EXERCISE INPUTS.
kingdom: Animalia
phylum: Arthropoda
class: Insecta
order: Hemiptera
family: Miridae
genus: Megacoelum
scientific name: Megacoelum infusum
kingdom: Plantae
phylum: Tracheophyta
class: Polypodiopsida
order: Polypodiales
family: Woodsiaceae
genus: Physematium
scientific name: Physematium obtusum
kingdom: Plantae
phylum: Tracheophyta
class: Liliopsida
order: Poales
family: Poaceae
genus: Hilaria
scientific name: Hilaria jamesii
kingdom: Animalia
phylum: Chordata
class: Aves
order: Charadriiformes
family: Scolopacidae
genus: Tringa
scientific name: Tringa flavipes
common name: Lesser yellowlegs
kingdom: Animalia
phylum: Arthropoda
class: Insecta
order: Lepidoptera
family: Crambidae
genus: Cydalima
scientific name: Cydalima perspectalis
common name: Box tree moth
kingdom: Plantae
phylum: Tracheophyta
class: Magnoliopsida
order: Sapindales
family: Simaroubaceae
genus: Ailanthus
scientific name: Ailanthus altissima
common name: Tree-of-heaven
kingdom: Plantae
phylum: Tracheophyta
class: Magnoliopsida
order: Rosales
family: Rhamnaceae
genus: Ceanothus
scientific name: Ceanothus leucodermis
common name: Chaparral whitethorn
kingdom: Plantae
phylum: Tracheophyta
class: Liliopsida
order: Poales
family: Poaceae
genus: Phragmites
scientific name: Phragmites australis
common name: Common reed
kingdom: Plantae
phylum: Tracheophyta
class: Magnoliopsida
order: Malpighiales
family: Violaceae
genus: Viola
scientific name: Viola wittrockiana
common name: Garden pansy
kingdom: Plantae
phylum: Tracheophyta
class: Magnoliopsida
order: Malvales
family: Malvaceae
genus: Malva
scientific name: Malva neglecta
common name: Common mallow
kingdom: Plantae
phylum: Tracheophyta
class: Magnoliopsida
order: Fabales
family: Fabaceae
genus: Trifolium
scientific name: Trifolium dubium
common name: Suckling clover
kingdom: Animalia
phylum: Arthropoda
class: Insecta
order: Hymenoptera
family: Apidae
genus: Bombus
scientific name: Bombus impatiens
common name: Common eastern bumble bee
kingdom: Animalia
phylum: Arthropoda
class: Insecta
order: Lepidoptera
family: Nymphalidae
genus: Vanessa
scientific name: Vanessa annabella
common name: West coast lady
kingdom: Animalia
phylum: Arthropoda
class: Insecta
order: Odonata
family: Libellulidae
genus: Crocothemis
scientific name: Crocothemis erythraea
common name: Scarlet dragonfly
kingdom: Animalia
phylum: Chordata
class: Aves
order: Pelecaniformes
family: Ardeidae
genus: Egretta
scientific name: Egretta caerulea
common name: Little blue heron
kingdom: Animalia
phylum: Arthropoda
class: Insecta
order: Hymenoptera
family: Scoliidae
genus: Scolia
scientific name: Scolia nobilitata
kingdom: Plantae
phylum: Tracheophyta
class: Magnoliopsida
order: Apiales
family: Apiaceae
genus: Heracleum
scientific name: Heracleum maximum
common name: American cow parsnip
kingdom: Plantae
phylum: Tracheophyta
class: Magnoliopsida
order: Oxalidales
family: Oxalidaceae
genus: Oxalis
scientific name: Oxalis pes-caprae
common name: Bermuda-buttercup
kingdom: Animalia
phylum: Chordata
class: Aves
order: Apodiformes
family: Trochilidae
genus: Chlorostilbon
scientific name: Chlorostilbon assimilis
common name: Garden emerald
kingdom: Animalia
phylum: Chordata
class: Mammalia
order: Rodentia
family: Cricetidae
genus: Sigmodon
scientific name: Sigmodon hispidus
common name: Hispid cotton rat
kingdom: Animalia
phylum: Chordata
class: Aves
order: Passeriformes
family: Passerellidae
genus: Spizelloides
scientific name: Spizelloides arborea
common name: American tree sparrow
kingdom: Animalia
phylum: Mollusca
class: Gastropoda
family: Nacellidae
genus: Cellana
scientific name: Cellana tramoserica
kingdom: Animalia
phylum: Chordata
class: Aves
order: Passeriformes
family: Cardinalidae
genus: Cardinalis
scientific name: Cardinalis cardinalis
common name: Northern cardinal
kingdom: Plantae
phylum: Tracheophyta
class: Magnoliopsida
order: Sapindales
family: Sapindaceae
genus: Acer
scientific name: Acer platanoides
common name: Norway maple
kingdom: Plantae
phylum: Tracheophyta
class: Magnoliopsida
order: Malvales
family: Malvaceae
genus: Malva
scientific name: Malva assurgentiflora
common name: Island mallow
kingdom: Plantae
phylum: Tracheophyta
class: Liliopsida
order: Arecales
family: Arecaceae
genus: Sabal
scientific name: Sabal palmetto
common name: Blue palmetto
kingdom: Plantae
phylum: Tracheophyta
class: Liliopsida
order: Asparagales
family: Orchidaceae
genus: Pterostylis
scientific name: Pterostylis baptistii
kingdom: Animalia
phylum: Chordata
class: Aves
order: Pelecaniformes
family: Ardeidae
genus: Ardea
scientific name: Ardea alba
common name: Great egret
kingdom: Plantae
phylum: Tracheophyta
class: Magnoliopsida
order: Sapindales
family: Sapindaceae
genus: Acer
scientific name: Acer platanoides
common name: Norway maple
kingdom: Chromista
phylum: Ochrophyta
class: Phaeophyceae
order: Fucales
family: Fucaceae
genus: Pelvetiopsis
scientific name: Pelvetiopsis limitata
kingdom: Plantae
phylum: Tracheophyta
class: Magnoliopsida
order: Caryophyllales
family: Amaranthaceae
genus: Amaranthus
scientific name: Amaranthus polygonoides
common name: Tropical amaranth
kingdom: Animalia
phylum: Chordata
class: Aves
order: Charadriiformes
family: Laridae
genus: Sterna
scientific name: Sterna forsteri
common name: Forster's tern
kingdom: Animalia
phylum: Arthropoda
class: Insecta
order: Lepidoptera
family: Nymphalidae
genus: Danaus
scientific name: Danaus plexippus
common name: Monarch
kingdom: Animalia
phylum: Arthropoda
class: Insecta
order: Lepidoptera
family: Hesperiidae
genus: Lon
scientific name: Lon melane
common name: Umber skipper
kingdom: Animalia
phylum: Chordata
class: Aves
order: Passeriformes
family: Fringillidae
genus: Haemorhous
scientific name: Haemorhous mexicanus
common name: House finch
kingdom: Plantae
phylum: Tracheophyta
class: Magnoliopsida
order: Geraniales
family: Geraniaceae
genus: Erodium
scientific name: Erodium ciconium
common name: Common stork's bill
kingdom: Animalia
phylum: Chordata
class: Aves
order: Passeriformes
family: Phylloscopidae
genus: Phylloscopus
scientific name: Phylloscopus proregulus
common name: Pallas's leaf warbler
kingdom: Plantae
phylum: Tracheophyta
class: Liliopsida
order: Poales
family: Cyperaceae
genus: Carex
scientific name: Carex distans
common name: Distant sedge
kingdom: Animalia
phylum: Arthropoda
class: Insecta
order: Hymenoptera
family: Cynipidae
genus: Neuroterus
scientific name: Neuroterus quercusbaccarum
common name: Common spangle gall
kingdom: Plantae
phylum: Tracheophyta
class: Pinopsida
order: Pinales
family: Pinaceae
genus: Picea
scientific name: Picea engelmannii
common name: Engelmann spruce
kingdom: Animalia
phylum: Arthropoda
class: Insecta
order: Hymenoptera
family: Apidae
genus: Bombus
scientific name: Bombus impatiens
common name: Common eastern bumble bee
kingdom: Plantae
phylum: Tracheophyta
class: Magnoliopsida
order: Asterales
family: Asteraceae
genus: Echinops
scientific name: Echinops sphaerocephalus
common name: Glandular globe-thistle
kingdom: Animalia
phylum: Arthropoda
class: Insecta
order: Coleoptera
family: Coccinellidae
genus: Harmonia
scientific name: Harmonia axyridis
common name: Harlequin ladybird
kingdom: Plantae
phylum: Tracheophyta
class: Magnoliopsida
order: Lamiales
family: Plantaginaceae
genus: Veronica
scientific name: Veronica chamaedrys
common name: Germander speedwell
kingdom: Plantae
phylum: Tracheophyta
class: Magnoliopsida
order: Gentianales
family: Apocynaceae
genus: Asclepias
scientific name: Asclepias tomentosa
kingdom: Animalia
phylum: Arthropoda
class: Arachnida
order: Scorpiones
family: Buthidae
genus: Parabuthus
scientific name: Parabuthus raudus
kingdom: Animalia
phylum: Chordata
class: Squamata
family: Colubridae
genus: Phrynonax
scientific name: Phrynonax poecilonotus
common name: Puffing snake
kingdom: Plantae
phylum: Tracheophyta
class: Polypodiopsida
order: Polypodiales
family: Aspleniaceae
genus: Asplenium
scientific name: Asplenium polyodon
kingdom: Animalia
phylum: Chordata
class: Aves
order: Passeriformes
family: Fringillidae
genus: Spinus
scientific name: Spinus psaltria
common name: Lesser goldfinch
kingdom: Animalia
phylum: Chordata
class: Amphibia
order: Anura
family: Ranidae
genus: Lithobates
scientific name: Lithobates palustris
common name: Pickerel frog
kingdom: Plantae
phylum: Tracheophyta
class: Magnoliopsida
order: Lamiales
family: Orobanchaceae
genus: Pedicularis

OBJECTIVE.
Rewrite everything from the first of the rows down to the line that contains "scientific name: Phragmites australis", inclusive, as a JSON list of strings with one string per line and blank lines left out.

SOLUTION TO THE PROBLEM.
[
  "kingdom: Animalia",
  "phylum: Arthropoda",
  "class: Insecta",
  "order: Hemiptera",
  "family: Miridae",
  "genus: Megacoelum",
  "scientific name: Megacoelum infusum",
  "kingdom: Plantae",
  "phylum: Tracheophyta",
  "class: Polypodiopsida",
  "order: Polypodiales",
  "family: Woodsiaceae",
  "genus: Physematium",
  "scientific name: Physematium obtusum",
  "kingdom: Plantae",
  "phylum: Tracheophyta",
  "class: Liliopsida",
  "order: Poales",
  "family: Poaceae",
  "genus: Hilaria",
  "scientific name: Hilaria jamesii",
  "kingdom: Animalia",
  "phylum: Chordata",
  "class: Aves",
  "order: Charadriiformes",
  "family: Scolopacidae",
  "genus: Tringa",
  "scientific name: Tringa flavipes",
  "common name: Lesser yellowlegs",
  "kingdom: Animalia",
  "phylum: Arthropoda",
  "class: Insecta",
  "order: Lepidoptera",
  "family: Crambidae",
  "genus: Cydalima",
  "scientific name: Cydalima perspectalis",
  "common name: Box tree moth",
  "kingdom: Plantae",
  "phylum: Tracheophyta",
  "class: Magnoliopsida",
  "order: Sapindales",
  "family: Simaroubaceae",
  "genus: Ailanthus",
  "scientific name: Ailanthus altissima",
  "common name: Tree-of-heaven",
  "kingdom: Plantae",
  "phylum: Tracheophyta",
  "class: Magnoliopsida",
  "order: Rosales",
  "family: Rhamnaceae",
  "genus: Ceanothus",
  "scientific name: Ceanothus leucodermis",
  "common name: Chaparral whitethorn",
  "kingdom: Plantae",
  "phylum: Tracheophyta",
  "class: Liliopsida",
  "order: Poales",
  "family: Poaceae",
  "genus: Phragmites",
  "scientific name: Phragmites australis"
]